[NLPL Task Force (A)] [uninett.no #192231] GPU usage patterns

Wed Aug 14 12:41:59 UTC 2019

Hi Vinit

Thanks for your feedback. I will forward this through the appropriate channels
for consideration. Queue system tuning is an ongoing process, and we will
always try to optimize for the maximum benefit to our users.

In this case I suspect that perhaps it was a case of many of the GPUs being
available at the same time, and so a user was able to start a job on a large
number of them at the same time. The only remedy to such a situation is to
limit the maximum number of GPU jobs a user can run at any one time, which is
worth considering (but obviously not optimal in the case that there are
available GPUs and only one user requesting them).

Again, I'll bring this to the attention of the right people so we can consider
the options, however we will likely need to see what the situation is like
during production loads before deciding on a final strategy.

Best regards,
Andreas

On Wed Aug 14 14:11:11 2019, vinitr at ifi.uio.no wrote:

    Hi all,

    I had three jobs queued up for GPU time on Saga yesterday, and I'd been waiting quite a while (~22 hours) before investigating - turns out a single user has been allocated virtually all the free GPUs for 2 days. This is obviously extremely inconvenient - I submitted my jobs on a Tuesday, which means I’d have to wait till Thursday for their jobs to terminate, which would mean I’d get my results over the weekend.

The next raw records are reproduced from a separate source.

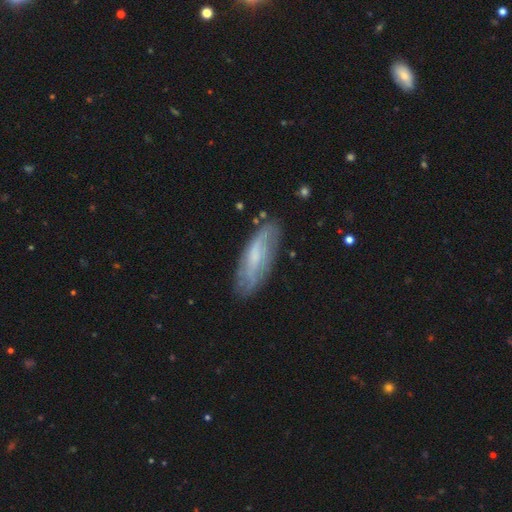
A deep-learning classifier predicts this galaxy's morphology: This appears to be a featured or disk galaxy (50%). Merging: none (72%).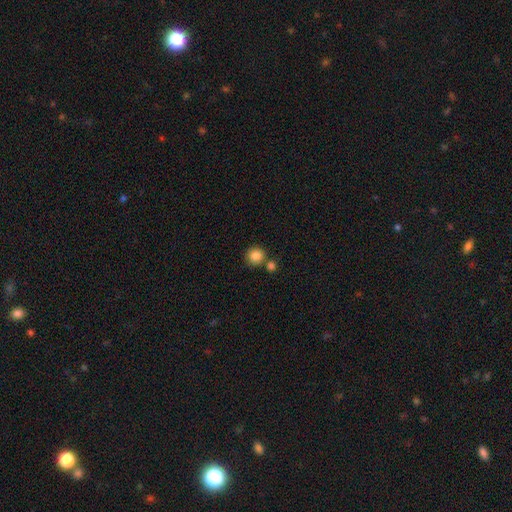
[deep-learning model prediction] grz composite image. It shows a smooth galaxy with no disk features (86%) that is round (89%). Merging: none (72%).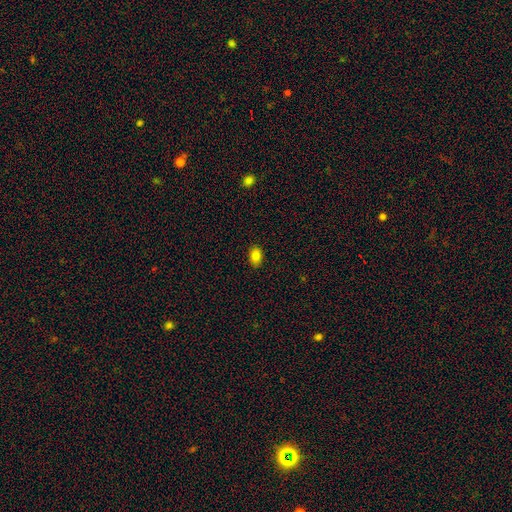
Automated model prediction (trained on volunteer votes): Overall: smooth (84%). How rounded: in between (83%). Merging: none (88%).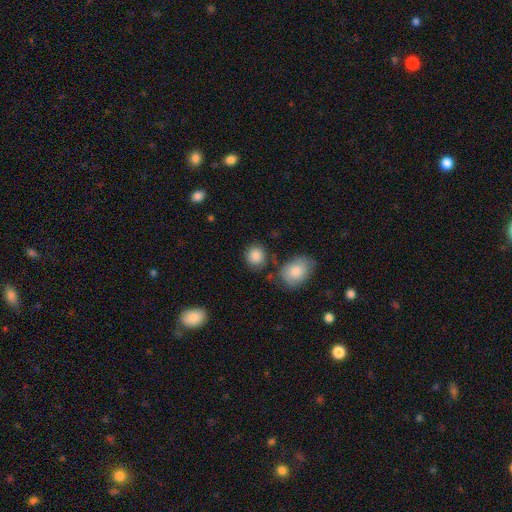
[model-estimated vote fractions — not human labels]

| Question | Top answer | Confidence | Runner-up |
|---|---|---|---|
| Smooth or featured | smooth | 87% | star or artifact (8%) |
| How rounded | round | 82% | in between (17%) |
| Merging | none | 76% | minor disturbance (12%) |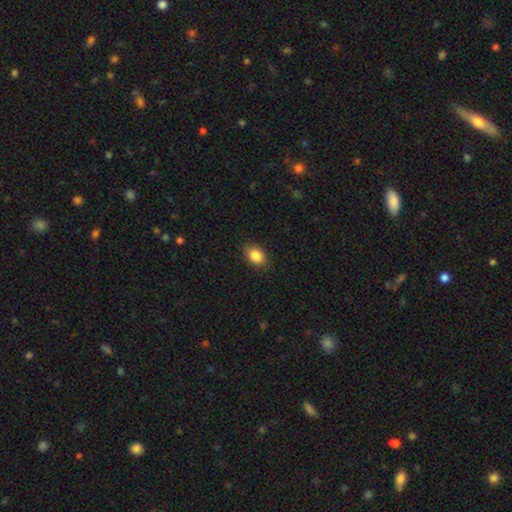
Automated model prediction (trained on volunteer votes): smooth_or_featured: smooth (p=0.87) [alt: star or artifact p=0.08]
how_rounded: in between (p=0.77) [alt: round p=0.22]
merging: none (p=0.87) [alt: minor disturbance p=0.09]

    Now this obviously isn’t the user’s fault, because it is quite convenient to queue a lot of jobs and leave them to run - I often do this myself. However, given how people’s work patterns on GPUs have drastically changed over the past few years, and given that Saga has a relatively limited number of GPUs - would it be possible to have a fairer queuing and scheduling system that wouldn’t instantly allocate all free resources for long stretches of time? Thanks!

    Best

    – Vinit